The main character’s mother is raped, and the bad guy tries to set her on fire.

This struck me as a shocking topic for a tenth grade discussion until I realized that it’s probably the plot of half of the mass market thrillers on bookstore shelves. But still, trigger warning for this entire book!

The main character is a Native teenager who, as his family struggles with this crime, has to confront the idea of justice. And the crime happens at a place where location matters – will it be subject to United States federal law or tribal law? The question of rights and authority is literal, but it is also philosophical: can there ever be real justice for indigenous groups?

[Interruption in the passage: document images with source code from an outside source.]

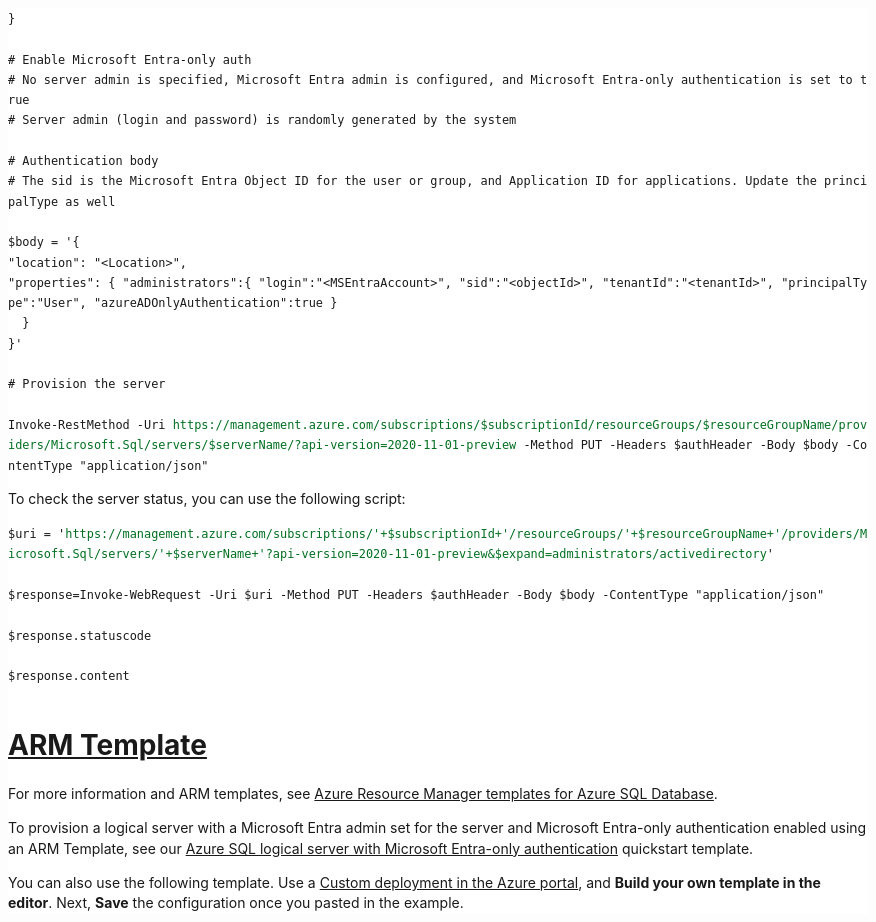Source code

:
 ```rest
}

# Enable Microsoft Entra-only auth 
# No server admin is specified, Microsoft Entra admin is configured, and Microsoft Entra-only authentication is set to true
# Server admin (login and password) is randomly generated by the system

# Authentication body
# The sid is the Microsoft Entra Object ID for the user or group, and Application ID for applications. Update the principalType as well

$body = '{ 
"location": "<Location>",
"properties": { "administrators":{ "login":"<MSEntraAccount>", "sid":"<objectId>", "tenantId":"<tenantId>", "principalType":"User", "azureADOnlyAuthentication":true }
  }
}'

# Provision the server

Invoke-RestMethod -Uri https://management.azure.com/subscriptions/$subscriptionId/resourceGroups/$resourceGroupName/providers/Microsoft.Sql/servers/$serverName/?api-version=2020-11-01-preview -Method PUT -Headers $authHeader -Body $body -ContentType "application/json"
```

To check the server status, you can use the following script:

```rest
$uri = 'https://management.azure.com/subscriptions/'+$subscriptionId+'/resourceGroups/'+$resourceGroupName+'/providers/Microsoft.Sql/servers/'+$serverName+'?api-version=2020-11-01-preview&$expand=administrators/activedirectory'

$response=Invoke-WebRequest -Uri $uri -Method PUT -Headers $authHeader -Body $body -ContentType "application/json"

$response.statuscode

$response.content
```

# [ARM Template](#tab/arm-template)

For more information and ARM templates, see [Azure Resource Manager templates for Azure SQL Database](arm-templates-content-guide.md).

To provision a logical server with a Microsoft Entra admin set for the server and Microsoft Entra-only authentication enabled using an ARM Template, see our [Azure SQL logical server with Microsoft Entra-only authentication](https://github.com/Azure/azure-quickstart-templates/tree/master/quickstarts/microsoft.sql/sql-logical-server-aad-only-auth) quickstart template.

You can also use the following template. Use a [Custom deployment in the Azure portal](https://portal.azure.com/#create/Microsoft.Template), and **Build your own template in the editor**. Next, **Save** the configuration once you pasted in the example.
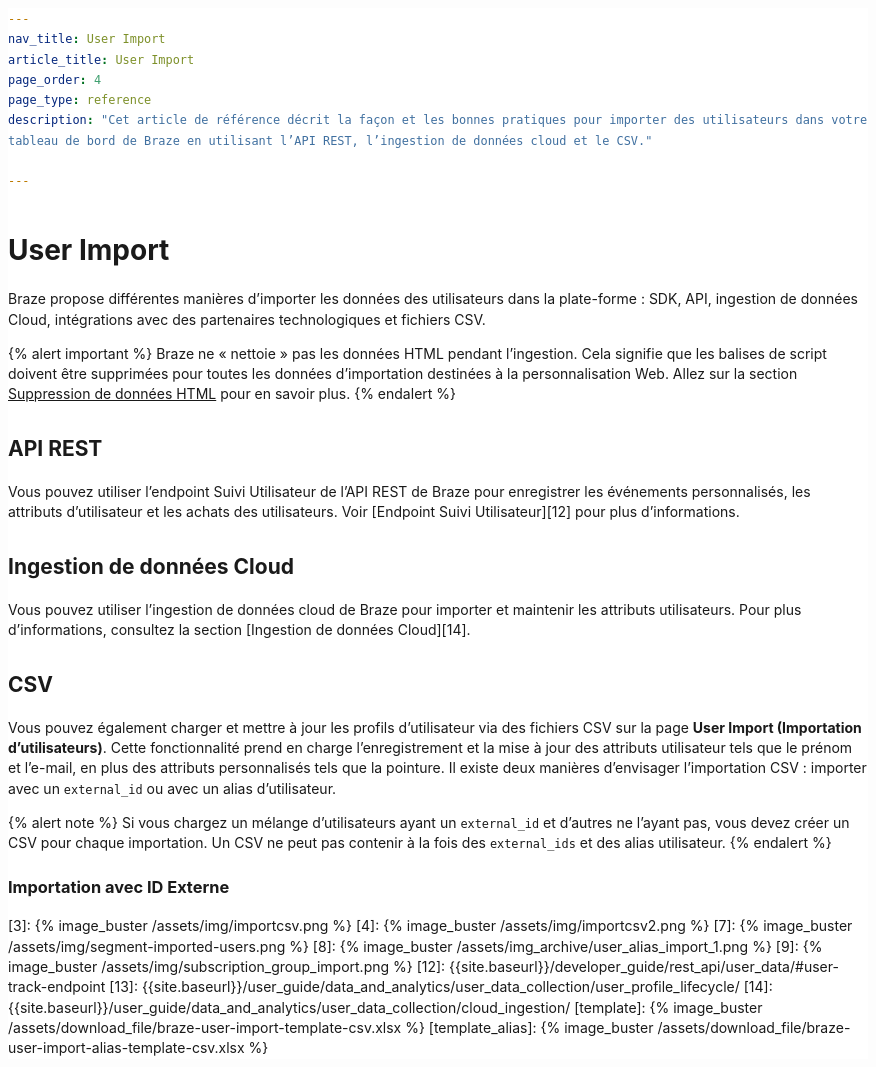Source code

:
 ```yaml
---
nav_title: User Import
article_title: User Import
page_order: 4
page_type: reference
description: "Cet article de référence décrit la façon et les bonnes pratiques pour importer des utilisateurs dans votre tableau de bord de Braze en utilisant l’API REST, l’ingestion de données cloud et le CSV."

---
```

# User Import

Braze propose différentes manières d’importer les données des utilisateurs dans la plate-forme : SDK, API, ingestion de données Cloud, intégrations avec des partenaires technologiques et fichiers CSV.

{% alert important %}
Braze ne « nettoie » pas les données HTML pendant l’ingestion. Cela signifie que les balises de script doivent être supprimées pour toutes les données d’importation destinées à la personnalisation Web. Allez sur la section [Suppression de données HTML](#html-data-stripping) pour en savoir plus.
{% endalert %}

## API REST

Vous pouvez utiliser l’endpoint Suivi Utilisateur de l’API REST de Braze pour enregistrer les événements personnalisés, les attributs d’utilisateur et les achats des utilisateurs. Voir [Endpoint Suivi Utilisateur][12] pour plus d’informations.

## Ingestion de données Cloud

Vous pouvez utiliser l’ingestion de données cloud de Braze pour importer et maintenir les attributs utilisateurs. Pour plus d’informations, consultez la section [Ingestion de données Cloud][14].

## CSV

Vous pouvez également charger et mettre à jour les profils d’utilisateur via des fichiers CSV sur la page **User Import (Importation d’utilisateurs)**. Cette fonctionnalité prend en charge l’enregistrement et la mise à jour des attributs utilisateur tels que le prénom et l’e-mail, en plus des attributs personnalisés tels que la pointure. Il existe deux manières d’envisager l’importation CSV : importer avec un `external_id` ou avec un alias d’utilisateur.

{% alert note %}
Si vous chargez un mélange d’utilisateurs ayant un `external_id` et d’autres ne l’ayant pas, vous devez créer un CSV pour chaque importation. Un CSV ne peut pas contenir à la fois des `external_ids` et des alias utilisateur.
{% endalert %}

### Importation avec ID Externe


[1]: {{site.baseurl}}/user_guide/data_and_analytics/user_data_collection/language_codes/
[2]: {{site.baseurl}}/user_guide/message_building_by_channel/sms/phone_numbers/user_phone_numbers/
[3]: {% image_buster /assets/img/importcsv.png %}
[4]: {% image_buster /assets/img/importcsv2.png %}
[7]: {% image_buster /assets/img/segment-imported-users.png %}
[8]: {% image_buster /assets/img_archive/user_alias_import_1.png %}
[9]: {% image_buster /assets/img/subscription_group_import.png %}
[12]: {{site.baseurl}}/developer_guide/rest_api/user_data/#user-track-endpoint
[13]: {{site.baseurl}}/user_guide/data_and_analytics/user_data_collection/user_profile_lifecycle/
[14]: {{site.baseurl}}/user_guide/data_and_analytics/user_data_collection/cloud_ingestion/
[template]: {% image_buster /assets/download_file/braze-user-import-template-csv.xlsx %}
[template_alias]: {% image_buster /assets/download_file/braze-user-import-alias-template-csv.xlsx %}
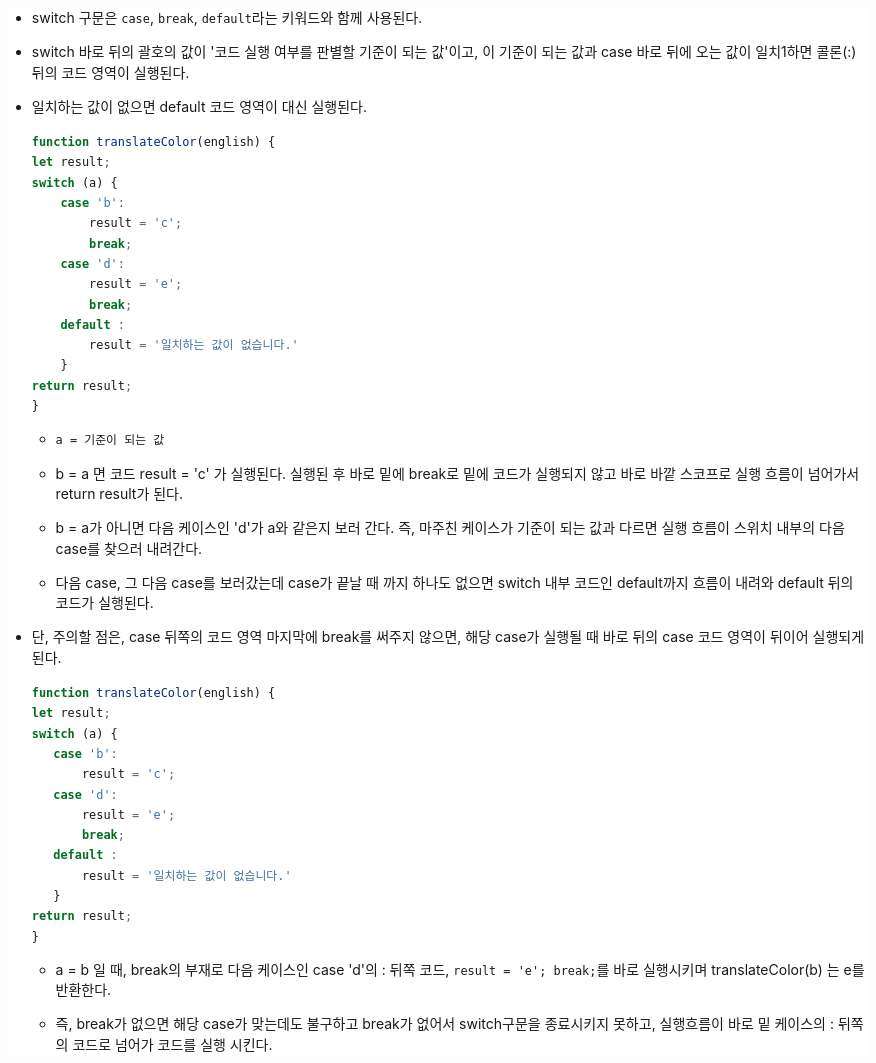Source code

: - switch 구문은 `case`, `break`, `default`라는 키워드와 함께 사용된다. 

- switch 바로 뒤의 괄호의 값이 '코드 실행 여부를 판별할 기준이 되는 값'이고, 이 기준이 되는 값과 case 바로 뒤에 오는 값이 일치1하면 콜론(:) 뒤의 코드 영역이 실행된다.

- 일치하는 값이 없으면 default 코드 영역이 대신 실행된다.

    ```js
    function translateColor(english) {
    let result;
    switch (a) {
        case 'b':
            result = 'c';
            break;
        case 'd':
            result = 'e';
            break;
        default : 
            result = '일치하는 값이 없습니다.'
        }
    return result;
    }
    ```
    - `a = 기준이 되는 값`
    
    - b = a 면 코드 result = 'c' 가 실행된다. 실행된 후 바로 밑에 break로 밑에 코드가 실행되지 않고 바로 바깥 스코프로 실행 흐름이 넘어가서 return result가 된다.

    - b = a가 아니면 다음 케이스인 'd'가 a와 같은지 보러 간다. 즉, 마주친 케이스가 기준이 되는 값과 다르면 실행 흐름이 스위치 내부의 다음 case를 찾으러 내려간다. 

    - 다음 case, 그 다음 case를 보러갔는데 case가 끝날 때 까지 하나도 없으면 switch 내부 코드인 default까지 흐름이 내려와 default 뒤의 코드가 실행된다.

- 단, 주의할 점은, case 뒤쪽의 코드 영역 마지막에 break를 써주지 않으면, 해당 case가 실행될 때 바로 뒤의 case 코드 영역이 뒤이어 실행되게 된다. 

     ```js
    function translateColor(english) {
    let result;
    switch (a) {
        case 'b':
            result = 'c';
        case 'd':
            result = 'e';
            break;
        default : 
            result = '일치하는 값이 없습니다.'
        }
    return result;
    }
    ```

    - a = b 일 때, break의 부재로 다음 케이스인 case 'd'의 : 뒤쪽 코드, `result = 'e'; break;`를 바로 실행시키며 translateColor(b) 는 e를 반환한다.

    - 즉, break가 없으면 해당 case가 맞는데도 불구하고 break가 없어서 switch구문을 종료시키지 못하고, 실행흐름이 바로 밑 케이스의 : 뒤쪽의 코드로 넘어가 코드를 실행 시킨다.

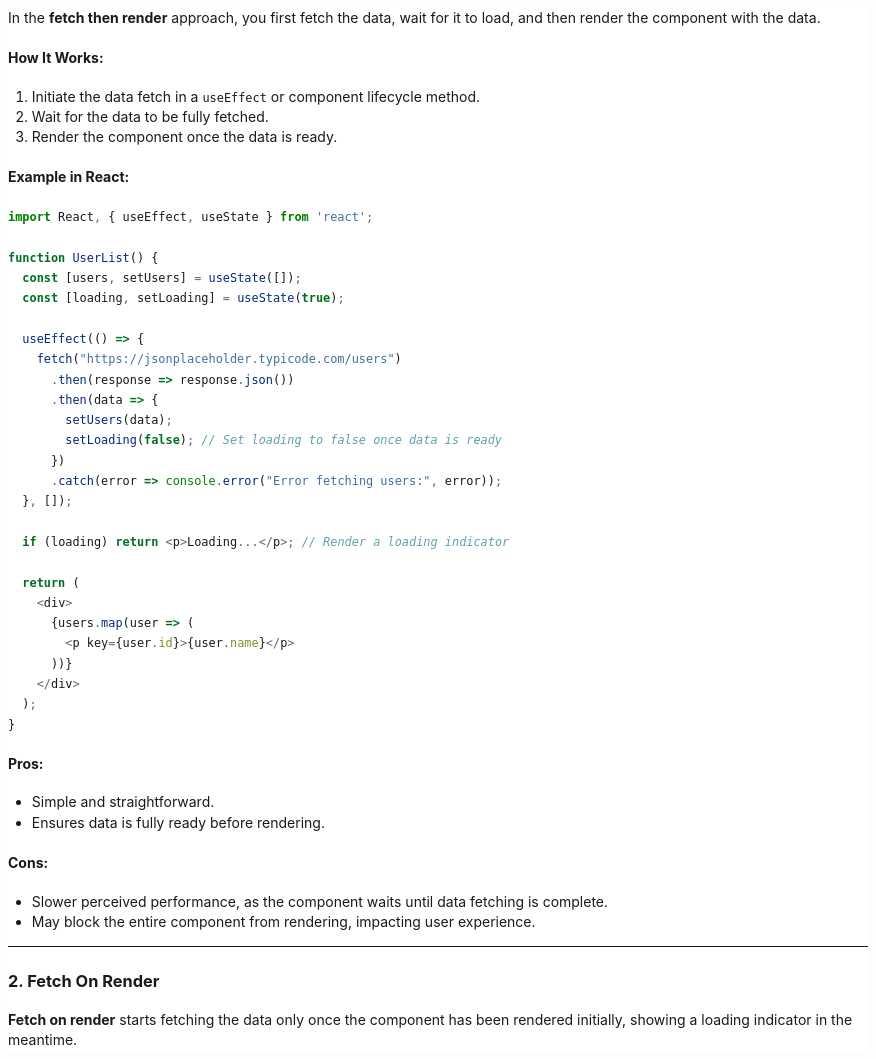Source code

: In the **fetch then render** approach, you first fetch the data, wait for it to load, and then render the component with the data.

#### How It Works:
1. Initiate the data fetch in a `useEffect` or component lifecycle method.
2. Wait for the data to be fully fetched.
3. Render the component once the data is ready.

#### Example in React:
```javascript
import React, { useEffect, useState } from 'react';

function UserList() {
  const [users, setUsers] = useState([]);
  const [loading, setLoading] = useState(true);

  useEffect(() => {
    fetch("https://jsonplaceholder.typicode.com/users")
      .then(response => response.json())
      .then(data => {
        setUsers(data);
        setLoading(false); // Set loading to false once data is ready
      })
      .catch(error => console.error("Error fetching users:", error));
  }, []);

  if (loading) return <p>Loading...</p>; // Render a loading indicator

  return (
    <div>
      {users.map(user => (
        <p key={user.id}>{user.name}</p>
      ))}
    </div>
  );
}
```

#### Pros:
- Simple and straightforward.
- Ensures data is fully ready before rendering.

#### Cons:
- Slower perceived performance, as the component waits until data fetching is complete.
- May block the entire component from rendering, impacting user experience.

---

### 2. **Fetch On Render**

**Fetch on render** starts fetching the data only once the component has been rendered initially, showing a loading indicator in the meantime.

The other thing that is striking about this book is that it is a coming-of-age story. So much of this book did resemble novels that I had to read in high school: The Catcher in the Rye, A Separate Peace, etc. It is the terribleness of the crime that sets it apart, and the fact that a young boy has to live with that kind of violence. Is the reason that I was so shocked at this content because people like me (white, economically stable) can assume a protected childhood? Is this belief just another facet of privilege? There’s a connection here to Between the World and Me, in which Ta-Nehisi Coates’ writes a letter to his son about what it means to be young, black boy today. The message: The world might be safe for some people, but it’s not safe for you.

What would Holden Caulfield say about the fact that adults made an online quiz about him to help kids get good grades in school?
I also saw a connection with Jesmyn Ward’s Sing, Unburied, Sing (#4 on my Best of 2017 list). That book has coming-of-age elements (main character is a teen boy coming to understanding about his family), and it also confronts the idea of whether justice is possible for the characters. There are cultural ghosts in both novels that tether the current day story to history. I can imagine a fantastic book club discussion with the three books together (Erdrich, Coates, Ward) – assuming, of course, that your book club wants to dive into deepest literary sadness.

The Round House won the National Book Award in 2012. Erdrich’s 2009 novel, The Plague of Doves, was nominated for the Pulitzer Prize.  Love Medicine won the National Book Critics Award in 1984.


The internet just told me that Erdrich owns Birchbark Books in Minneapolis. It’s an independent bookstore that focuses on Native literature and community. So if you’re there for the Super Bowl, go check it out!